The background score is subtle and controlled and so are the couple of songs used imaginatively on the soundtrack and positioned without intruding into the narrative. The editing switches and changes tracks seamlessly enough never to jerk you into jet setting from Paris to Kolkata and back. Or moving from the posh interiors of Dev D’s hotel suite into the narrow bylanes that lead to Sreela’s dilapidated home; or, flitting from the aristocratic mansion of the Sens’ with its antique furniture, the old retinue lorded over by the feudal lord, punctuated heavily with the process of the making of the different kinds of ‘maacher jhol’ till Dev D gets it exactly the way his mother wants it. Looked at a bit more deeply, this entire trial-and-error process holds a parallel with the imperfections inherent even in the most perfect of Chefs in the style and manner of Dev D.
Rittwick Chakraborty generously maps his journey from the young but unhappy Devdutt Sen to the very successful and affluent Dev D with just the right dose of evolutionary switches in facial expression, body language and spoken language, emphasising how his love for his mother tongue never waned over 13 years of living in France. He is a superb actor and is perhaps one of the best discoveries of contemporary Bengali cinema. Mamata Shankar as his mother forever strapped to the hospital bed yet never soaking the ambience with depression or defeat or the fear of death, is superb which she always is but has never got her due.
Paoli Dam as Sreela has a completely different brief where her naiveté as witnessed in that studio photograph of the pair takes a turn to become a cold version of her former self, detached, alienated, alone but firm in her convictions and her mistrust in relationships. Sumanta Mukhopadhyay as Dev D’s father, Mithu Chakraborty as his aunt and Arjun Chakraborty as the young journalist are very good indeed. The beautiful but restrained Souraseni Maitra as the young Chef who feels a pull towards Dev D is a pleasant surprise filled with a lot of hep and the bubbly enthusiasm of youth. Subhankar Bhar’s cinematography is ideal to say the least. The French actress is a disappointment not because she is not a good actor but because, not knowing the language or any familiarity with the Bengali culture, she really fails to express the right emotions at the right time. She needed a more in-depth brief and ought to have given more time to internalise the character to jell into the film.

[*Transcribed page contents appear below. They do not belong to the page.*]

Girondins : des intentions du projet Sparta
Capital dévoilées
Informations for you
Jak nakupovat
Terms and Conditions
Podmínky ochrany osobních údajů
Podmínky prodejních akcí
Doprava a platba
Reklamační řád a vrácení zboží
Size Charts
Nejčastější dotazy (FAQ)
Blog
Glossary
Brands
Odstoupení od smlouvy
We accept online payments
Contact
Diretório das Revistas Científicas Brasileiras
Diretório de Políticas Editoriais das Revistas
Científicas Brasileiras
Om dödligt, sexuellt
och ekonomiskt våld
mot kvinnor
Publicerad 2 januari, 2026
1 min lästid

My only problem is with the ‘globalised’ manner of serving the fish curry each time Dev serves it to his mother. The normal way we eat is to serve a small hillock of rice, with the bowl of fish curry kept beside. We part the rice to make a tiny pond in the middle and pour the fish curry into this pond. The fish is kept on one side of the plate to remove the bones with our fingers and then relish it, bite by small bite with our fingers. The rice and the curry are mixed to make a deliciously tasty mish-mash to be taken with one’s fingers performing a merry dance on the plate till the entire thing disappears into your digestive system. In Maacher Jhol, Dev D places the rice by upturning a bowl filled with rice in the centre of the plate. He then pours the fish curry, around this small, sculpted hemisphere of rice that looks like a small hillock standing right in the middle of a colourful lake. This is something Bengalis in India and Bangladesh will find difficult to learn and be happy about.

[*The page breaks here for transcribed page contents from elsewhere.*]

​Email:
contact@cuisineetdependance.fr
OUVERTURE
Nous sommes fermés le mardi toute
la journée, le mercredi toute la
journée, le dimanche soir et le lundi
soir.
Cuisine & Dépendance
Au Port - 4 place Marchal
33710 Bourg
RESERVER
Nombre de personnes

But Maacher Jhol, the film is not at all solely about ‘maacher jhol’. It is more about a man’s journey from being a family person who is unhappy to a person who is successful but lonely, who does not realise the value of relationships, nostalgia and memories until he discovers this through his ‘maacher jhol’ cooked and served only to his mother. What more can one ask for? Will he ever cook it for his French girlfriend?